WASHINGTON, October 14 (RIA Novosti) – A major US wood flooring chain has been accused in a report by an environmental advocacy group of knowingly purchasing lumber illegally harvested from protected forests in Russia that are home to the endangered Siberian tiger, of which only about 450 remain in the world.
As part of a three year probe, the Washington-based Environmental Investigation Agency (EIA) traveled to the Russian saw mills of one of Virginia-based Lumber Liquidators’ Chinese-owned suppliers, the Suifenhe Xingjia Economic and Trade Co., according to the report released last week.
Posing as potential buyers, EIA operatives secretly videotaped conversations with Xingjia executives who openly admitted to supplying Western clients with wood products that had been illegally logged in Russia’s Far East.
The EIA said it also photographed pallets of wood products labeled with a Lumber Liquidators house brand and tracked their passage through Russian, Chinese and US customs records.

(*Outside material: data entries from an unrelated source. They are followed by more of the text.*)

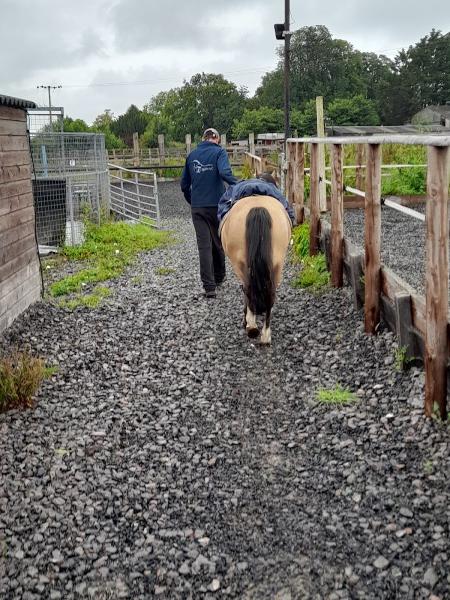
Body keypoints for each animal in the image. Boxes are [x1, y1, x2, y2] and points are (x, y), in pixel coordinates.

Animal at [221, 196, 292, 344]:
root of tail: (258, 207)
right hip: (277, 264)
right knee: (270, 293)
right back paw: (265, 335)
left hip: (240, 265)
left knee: (248, 289)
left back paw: (252, 326)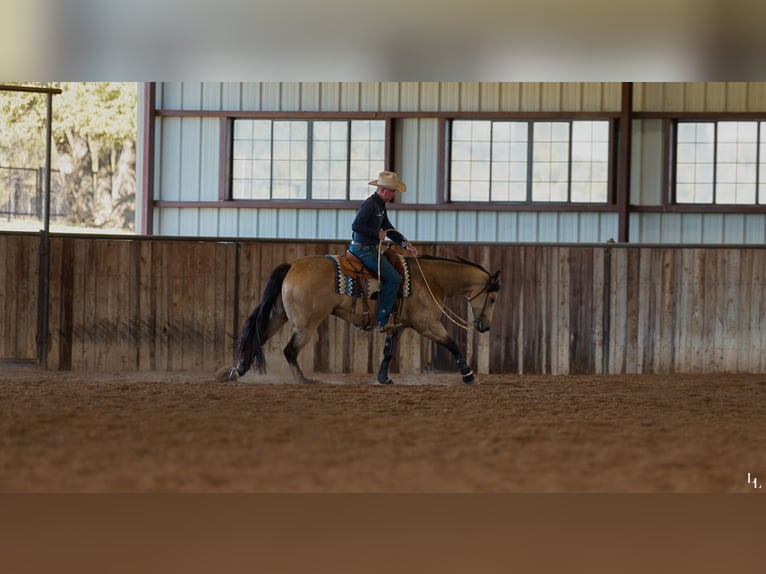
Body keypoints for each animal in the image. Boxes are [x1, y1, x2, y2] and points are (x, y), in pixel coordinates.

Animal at [225, 247, 501, 385]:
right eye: (493, 298)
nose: (486, 326)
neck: (430, 280)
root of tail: (292, 265)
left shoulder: (397, 325)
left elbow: (388, 352)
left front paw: (383, 378)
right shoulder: (428, 324)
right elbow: (451, 344)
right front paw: (468, 374)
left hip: (278, 315)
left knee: (258, 338)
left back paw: (237, 372)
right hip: (306, 324)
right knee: (289, 350)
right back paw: (303, 380)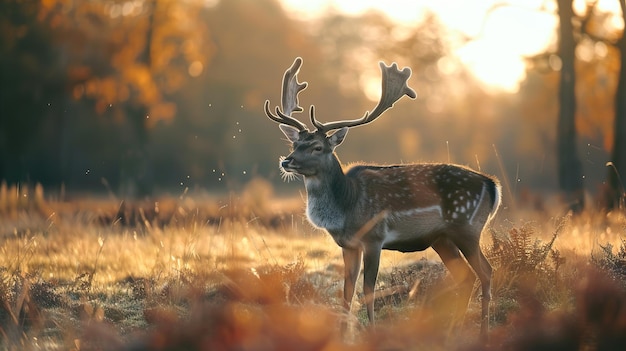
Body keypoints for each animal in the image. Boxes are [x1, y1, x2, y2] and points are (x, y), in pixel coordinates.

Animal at [264, 57, 498, 340]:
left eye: (318, 147)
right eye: (294, 145)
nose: (286, 161)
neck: (347, 207)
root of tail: (492, 185)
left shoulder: (374, 238)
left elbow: (368, 290)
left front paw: (372, 333)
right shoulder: (348, 245)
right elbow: (347, 291)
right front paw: (342, 335)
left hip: (467, 227)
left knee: (486, 272)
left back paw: (483, 333)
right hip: (442, 238)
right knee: (466, 277)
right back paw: (454, 330)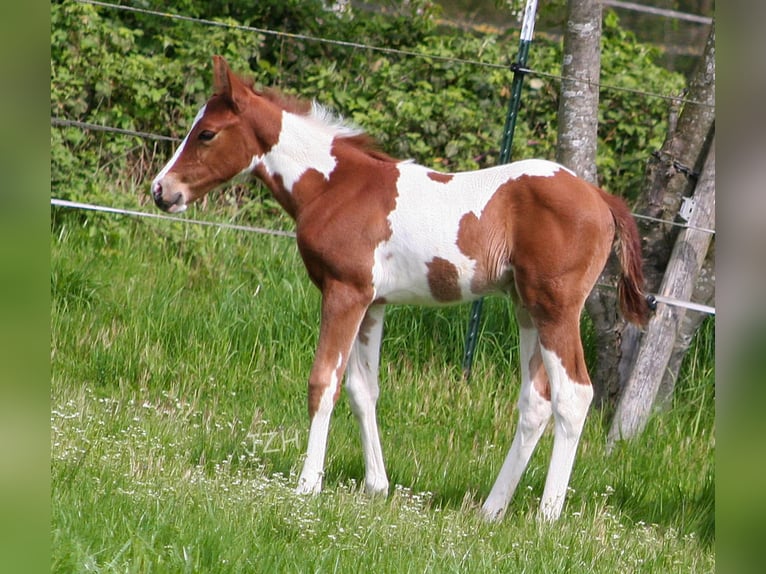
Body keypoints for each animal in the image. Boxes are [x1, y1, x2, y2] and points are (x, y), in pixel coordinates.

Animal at [151, 56, 648, 522]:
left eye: (207, 134)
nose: (161, 190)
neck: (335, 186)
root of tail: (601, 199)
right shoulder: (373, 304)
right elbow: (362, 388)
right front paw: (377, 487)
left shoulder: (344, 292)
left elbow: (323, 382)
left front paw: (308, 484)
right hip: (526, 309)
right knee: (536, 403)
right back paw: (490, 511)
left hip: (555, 308)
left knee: (574, 395)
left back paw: (546, 516)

The Lacey Act, a 113 year-old US federal conservation statute prohibiting trade in endangered fish, wildlife and plants that have been illegally acquired was amended in 2008 to include certain wood types to protect against illegal logging. Under the statute, US companies face criminal penalties of up to $500,000 per violation, according to The Wall Street Journal.
Lumber Liquidator’s headquarters in Toano, Virgina, and another location in Richmond, Virginia were raided last month by the US Immigration and Customs Enforcement's Homeland Security Investigations department, the US Fish and Wildlife Service and the US Justice Department according to The Wall Street Journal.
The EIA said it had handed its findings to federal authorities before the raid, and agents were looking for evidence that the company had imported wood from Russia’s Far East, the Journal reported last week, quoting a person familiar with the matter.
A Lumber Liquidators spokesman told Home Channel News, a home improvement building material industry news website, on Friday that the EIA report contained “unsubstantiated claims” and “numerous inaccuracies.”
The spokesman added, "We support protection of the environment and responsible forest management, and if we find that any of the company's suppliers are not adhering to our standards, we will discontinue sourcing from those suppliers."